Supplied information:
====================

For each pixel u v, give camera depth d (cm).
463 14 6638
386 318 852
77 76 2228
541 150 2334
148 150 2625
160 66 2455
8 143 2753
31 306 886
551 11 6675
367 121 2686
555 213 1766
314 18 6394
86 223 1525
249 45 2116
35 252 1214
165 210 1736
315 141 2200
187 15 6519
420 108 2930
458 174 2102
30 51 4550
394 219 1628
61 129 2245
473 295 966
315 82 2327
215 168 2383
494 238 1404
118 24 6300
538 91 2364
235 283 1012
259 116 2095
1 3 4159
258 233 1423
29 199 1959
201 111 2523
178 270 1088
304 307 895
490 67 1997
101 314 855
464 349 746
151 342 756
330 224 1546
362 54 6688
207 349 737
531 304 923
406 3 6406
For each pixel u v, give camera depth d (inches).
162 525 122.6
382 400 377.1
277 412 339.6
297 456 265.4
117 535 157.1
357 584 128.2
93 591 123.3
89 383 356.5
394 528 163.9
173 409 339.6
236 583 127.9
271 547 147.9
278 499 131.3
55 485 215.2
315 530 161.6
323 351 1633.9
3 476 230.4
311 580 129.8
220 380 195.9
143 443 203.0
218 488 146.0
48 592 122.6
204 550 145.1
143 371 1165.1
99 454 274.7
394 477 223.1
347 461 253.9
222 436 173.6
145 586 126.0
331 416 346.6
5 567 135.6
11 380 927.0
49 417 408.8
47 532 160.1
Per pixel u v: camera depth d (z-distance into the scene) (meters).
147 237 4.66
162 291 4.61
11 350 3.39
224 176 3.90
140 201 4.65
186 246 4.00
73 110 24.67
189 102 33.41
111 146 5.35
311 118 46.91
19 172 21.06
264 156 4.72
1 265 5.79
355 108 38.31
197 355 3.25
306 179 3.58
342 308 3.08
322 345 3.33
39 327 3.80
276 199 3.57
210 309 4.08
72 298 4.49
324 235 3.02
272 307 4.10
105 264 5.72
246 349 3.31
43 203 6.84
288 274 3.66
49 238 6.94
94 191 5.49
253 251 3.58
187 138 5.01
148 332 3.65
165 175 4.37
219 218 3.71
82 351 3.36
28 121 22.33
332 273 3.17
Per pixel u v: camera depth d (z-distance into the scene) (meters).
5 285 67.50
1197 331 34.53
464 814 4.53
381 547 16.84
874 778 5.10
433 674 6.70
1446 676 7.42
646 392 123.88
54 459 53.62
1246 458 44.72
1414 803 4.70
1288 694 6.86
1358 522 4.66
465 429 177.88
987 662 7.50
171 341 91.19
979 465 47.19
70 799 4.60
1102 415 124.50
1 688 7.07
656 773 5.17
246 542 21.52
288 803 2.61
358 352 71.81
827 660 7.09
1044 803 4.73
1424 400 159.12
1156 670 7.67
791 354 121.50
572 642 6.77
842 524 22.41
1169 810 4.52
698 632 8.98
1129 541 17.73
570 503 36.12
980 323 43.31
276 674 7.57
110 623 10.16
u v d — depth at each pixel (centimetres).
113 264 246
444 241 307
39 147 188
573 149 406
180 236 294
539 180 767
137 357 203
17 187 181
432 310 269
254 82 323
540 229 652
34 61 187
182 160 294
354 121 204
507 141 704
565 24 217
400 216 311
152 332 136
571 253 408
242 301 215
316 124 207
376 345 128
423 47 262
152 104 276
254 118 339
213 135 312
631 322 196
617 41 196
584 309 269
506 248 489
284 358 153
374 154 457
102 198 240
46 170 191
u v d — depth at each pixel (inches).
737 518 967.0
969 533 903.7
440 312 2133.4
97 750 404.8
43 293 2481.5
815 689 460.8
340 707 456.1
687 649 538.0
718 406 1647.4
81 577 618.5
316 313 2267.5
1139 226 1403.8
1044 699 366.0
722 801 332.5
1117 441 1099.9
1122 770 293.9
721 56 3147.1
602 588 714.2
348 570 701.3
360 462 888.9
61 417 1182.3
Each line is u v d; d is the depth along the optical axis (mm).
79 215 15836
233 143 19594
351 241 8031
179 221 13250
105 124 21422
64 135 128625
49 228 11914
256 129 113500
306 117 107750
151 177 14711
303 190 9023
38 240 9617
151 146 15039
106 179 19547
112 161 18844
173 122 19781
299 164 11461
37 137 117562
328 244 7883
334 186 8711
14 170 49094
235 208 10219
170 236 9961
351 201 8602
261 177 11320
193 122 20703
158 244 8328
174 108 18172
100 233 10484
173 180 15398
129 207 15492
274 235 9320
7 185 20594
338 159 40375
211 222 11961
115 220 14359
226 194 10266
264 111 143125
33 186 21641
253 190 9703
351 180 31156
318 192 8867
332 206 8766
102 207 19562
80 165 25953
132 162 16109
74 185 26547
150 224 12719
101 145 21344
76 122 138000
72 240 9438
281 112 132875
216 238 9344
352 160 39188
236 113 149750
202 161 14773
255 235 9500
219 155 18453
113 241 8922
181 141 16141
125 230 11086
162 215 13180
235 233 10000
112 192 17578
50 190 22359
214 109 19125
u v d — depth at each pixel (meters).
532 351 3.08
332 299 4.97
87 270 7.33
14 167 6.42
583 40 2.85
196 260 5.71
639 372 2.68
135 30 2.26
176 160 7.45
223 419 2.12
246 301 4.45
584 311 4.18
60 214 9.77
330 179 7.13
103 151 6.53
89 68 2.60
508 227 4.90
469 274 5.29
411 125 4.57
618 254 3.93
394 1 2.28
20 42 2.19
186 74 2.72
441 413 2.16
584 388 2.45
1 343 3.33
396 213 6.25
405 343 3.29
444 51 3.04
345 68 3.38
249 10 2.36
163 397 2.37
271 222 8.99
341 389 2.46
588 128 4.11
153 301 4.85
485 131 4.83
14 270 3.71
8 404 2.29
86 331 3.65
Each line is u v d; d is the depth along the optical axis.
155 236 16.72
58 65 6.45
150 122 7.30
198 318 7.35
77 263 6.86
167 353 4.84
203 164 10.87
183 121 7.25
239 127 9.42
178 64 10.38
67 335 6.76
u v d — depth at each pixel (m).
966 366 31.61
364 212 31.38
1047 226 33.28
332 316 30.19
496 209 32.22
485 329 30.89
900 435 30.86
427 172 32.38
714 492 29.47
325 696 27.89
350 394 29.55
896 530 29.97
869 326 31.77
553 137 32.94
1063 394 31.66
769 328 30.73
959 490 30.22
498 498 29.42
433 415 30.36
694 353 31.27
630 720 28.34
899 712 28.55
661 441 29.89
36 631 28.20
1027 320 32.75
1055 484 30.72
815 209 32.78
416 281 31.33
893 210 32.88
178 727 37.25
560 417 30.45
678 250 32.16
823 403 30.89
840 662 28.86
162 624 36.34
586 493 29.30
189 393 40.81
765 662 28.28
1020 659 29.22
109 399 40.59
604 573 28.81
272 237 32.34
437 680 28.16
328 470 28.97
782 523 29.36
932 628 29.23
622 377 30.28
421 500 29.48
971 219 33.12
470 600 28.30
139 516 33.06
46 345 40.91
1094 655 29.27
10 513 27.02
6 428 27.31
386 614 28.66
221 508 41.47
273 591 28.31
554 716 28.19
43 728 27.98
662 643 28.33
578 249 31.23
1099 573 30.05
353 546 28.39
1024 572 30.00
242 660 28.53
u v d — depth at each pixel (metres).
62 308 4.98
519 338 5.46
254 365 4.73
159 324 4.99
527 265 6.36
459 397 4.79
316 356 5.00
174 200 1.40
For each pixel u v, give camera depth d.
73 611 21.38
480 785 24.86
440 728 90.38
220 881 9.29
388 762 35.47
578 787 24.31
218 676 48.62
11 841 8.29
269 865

====================

Exercise brief: Take the material above and return all of it exactly.

Written response:
For each pixel u v, give camera depth d (cm).
463 14 6638
386 318 852
77 76 2228
541 150 2334
148 150 2625
160 66 2455
8 143 2753
31 306 886
551 11 6675
367 121 2686
555 213 1766
314 18 6394
86 223 1525
249 45 2116
35 252 1214
165 210 1736
315 141 2200
187 15 6519
420 108 2930
458 174 2102
30 51 4550
394 219 1628
61 129 2245
473 295 966
315 82 2327
215 168 2383
494 238 1404
118 24 6300
538 91 2364
235 283 1012
259 116 2095
1 3 4159
258 233 1423
29 199 1959
201 111 2523
178 270 1088
304 307 895
490 67 1997
101 314 855
464 349 746
151 342 756
330 224 1546
362 54 6688
207 349 737
531 304 923
406 3 6406
For each pixel u v, give camera depth d (inches).
162 525 122.6
382 400 377.1
277 412 339.6
297 456 265.4
117 535 157.1
357 584 128.2
93 591 123.3
89 383 356.5
394 528 163.9
173 409 339.6
236 583 127.9
271 547 147.9
278 499 131.3
55 485 215.2
315 530 161.6
323 351 1633.9
3 476 230.4
311 580 129.8
220 380 195.9
143 443 203.0
218 488 146.0
48 592 122.6
204 550 145.1
143 371 1165.1
99 454 274.7
394 477 223.1
347 461 253.9
222 436 173.6
145 586 126.0
331 416 346.6
5 567 135.6
11 380 927.0
49 417 408.8
47 532 160.1
Per pixel u v: camera depth d (z-distance into the scene) (meters).
147 237 4.66
162 291 4.61
11 350 3.39
224 176 3.90
140 201 4.65
186 246 4.00
73 110 24.67
189 102 33.41
111 146 5.35
311 118 46.91
19 172 21.06
264 156 4.72
1 265 5.79
355 108 38.31
197 355 3.25
306 179 3.58
342 308 3.08
322 345 3.33
39 327 3.80
276 199 3.57
210 309 4.08
72 298 4.49
324 235 3.02
272 307 4.10
105 264 5.72
246 349 3.31
43 203 6.84
288 274 3.66
49 238 6.94
94 191 5.49
253 251 3.58
187 138 5.01
148 332 3.65
165 175 4.37
219 218 3.71
82 351 3.36
28 121 22.33
332 273 3.17
Per pixel u v: camera depth d (z-distance into the scene) (meters).
5 285 67.50
1197 331 34.53
464 814 4.53
381 547 16.84
874 778 5.10
433 674 6.70
1446 676 7.42
646 392 123.88
54 459 53.62
1246 458 44.72
1414 803 4.70
1288 694 6.86
1358 522 4.66
465 429 177.88
987 662 7.50
171 341 91.19
979 465 47.19
70 799 4.60
1102 415 124.50
1 688 7.07
656 773 5.17
246 542 21.52
288 803 2.61
358 352 71.81
827 660 7.09
1044 803 4.73
1424 400 159.12
1156 670 7.67
791 354 121.50
572 642 6.77
842 524 22.41
1169 810 4.52
698 632 8.98
1129 541 17.73
570 503 36.12
980 323 43.31
276 674 7.57
110 623 10.16
u v d — depth at each pixel (centimetres).
113 264 246
444 241 307
39 147 188
573 149 406
180 236 294
539 180 767
137 357 203
17 187 181
432 310 269
254 82 323
540 229 652
34 61 187
182 160 294
354 121 204
507 141 704
565 24 217
400 216 311
152 332 136
571 253 408
242 301 215
316 124 207
376 345 128
423 47 262
152 104 276
254 118 339
213 135 312
631 322 196
617 41 196
584 309 269
506 248 489
284 358 153
374 154 457
102 198 240
46 170 191
u v d — depth at each pixel (inches).
737 518 967.0
969 533 903.7
440 312 2133.4
97 750 404.8
43 293 2481.5
815 689 460.8
340 707 456.1
687 649 538.0
718 406 1647.4
81 577 618.5
316 313 2267.5
1139 226 1403.8
1044 699 366.0
722 801 332.5
1117 441 1099.9
1122 770 293.9
721 56 3147.1
602 588 714.2
348 570 701.3
360 462 888.9
61 417 1182.3
Each line is u v d; d is the depth along the optical axis (mm).
79 215 15836
233 143 19594
351 241 8031
179 221 13250
105 124 21422
64 135 128625
49 228 11914
256 129 113500
306 117 107750
151 177 14711
303 190 9023
38 240 9617
151 146 15039
106 179 19547
112 161 18844
173 122 19781
299 164 11461
37 137 117562
328 244 7883
334 186 8711
14 170 49094
235 208 10219
170 236 9961
351 201 8602
261 177 11320
193 122 20703
158 244 8328
174 108 18172
100 233 10484
173 180 15398
129 207 15492
274 235 9320
7 185 20594
338 159 40375
211 222 11961
115 220 14359
226 194 10266
264 111 143125
33 186 21641
253 190 9703
351 180 31156
318 192 8867
332 206 8766
102 207 19562
80 165 25953
132 162 16109
74 185 26547
150 224 12719
101 145 21344
76 122 138000
72 240 9438
281 112 132875
216 238 9344
352 160 39188
236 113 149750
202 161 14773
255 235 9500
219 155 18453
113 241 8922
181 141 16141
125 230 11086
162 215 13180
235 233 10000
112 192 17578
50 190 22359
214 109 19125
u v d — depth at each pixel (meters).
532 351 3.08
332 299 4.97
87 270 7.33
14 167 6.42
583 40 2.85
196 260 5.71
639 372 2.68
135 30 2.26
176 160 7.45
223 419 2.12
246 301 4.45
584 311 4.18
60 214 9.77
330 179 7.13
103 151 6.53
89 68 2.60
508 227 4.90
469 274 5.29
411 125 4.57
618 254 3.93
394 1 2.28
20 42 2.19
186 74 2.72
441 413 2.16
584 388 2.45
1 343 3.33
396 213 6.25
405 343 3.29
444 51 3.04
345 68 3.38
249 10 2.36
163 397 2.37
271 222 8.99
341 389 2.46
588 128 4.11
153 301 4.85
485 131 4.83
14 270 3.71
8 404 2.29
86 331 3.65
Each line is u v d; d is the depth along the optical axis.
155 236 16.72
58 65 6.45
150 122 7.30
198 318 7.35
77 263 6.86
167 353 4.84
203 164 10.87
183 121 7.25
239 127 9.42
178 64 10.38
67 335 6.76
u v d — depth at each pixel (m).
966 366 31.61
364 212 31.38
1047 226 33.28
332 316 30.19
496 209 32.22
485 329 30.89
900 435 30.86
427 172 32.38
714 492 29.47
325 696 27.89
350 394 29.55
896 530 29.97
869 326 31.77
553 137 32.94
1063 394 31.66
769 328 30.73
959 490 30.22
498 498 29.42
433 415 30.36
694 353 31.27
630 720 28.34
899 712 28.55
661 441 29.89
36 631 28.20
1027 320 32.75
1055 484 30.72
815 209 32.78
416 281 31.33
893 210 32.88
178 727 37.25
560 417 30.45
678 250 32.16
823 403 30.89
840 662 28.86
162 624 36.34
586 493 29.30
189 393 40.81
765 662 28.28
1020 659 29.22
109 399 40.59
604 573 28.81
272 237 32.34
437 680 28.16
328 470 28.97
782 523 29.36
932 628 29.23
622 377 30.28
421 500 29.48
971 219 33.12
470 600 28.30
139 516 33.06
46 345 40.91
1094 655 29.27
10 513 27.02
6 428 27.31
386 614 28.66
221 508 41.47
273 591 28.31
554 716 28.19
43 728 27.98
662 643 28.33
578 249 31.23
1099 573 30.05
353 546 28.39
1024 572 30.00
242 660 28.53
u v d — depth at each pixel (metres).
62 308 4.98
519 338 5.46
254 365 4.73
159 324 4.99
527 265 6.36
459 397 4.79
316 356 5.00
174 200 1.40
For each pixel u v, give camera depth d.
73 611 21.38
480 785 24.86
440 728 90.38
220 881 9.29
388 762 35.47
578 787 24.31
218 676 48.62
11 841 8.29
269 865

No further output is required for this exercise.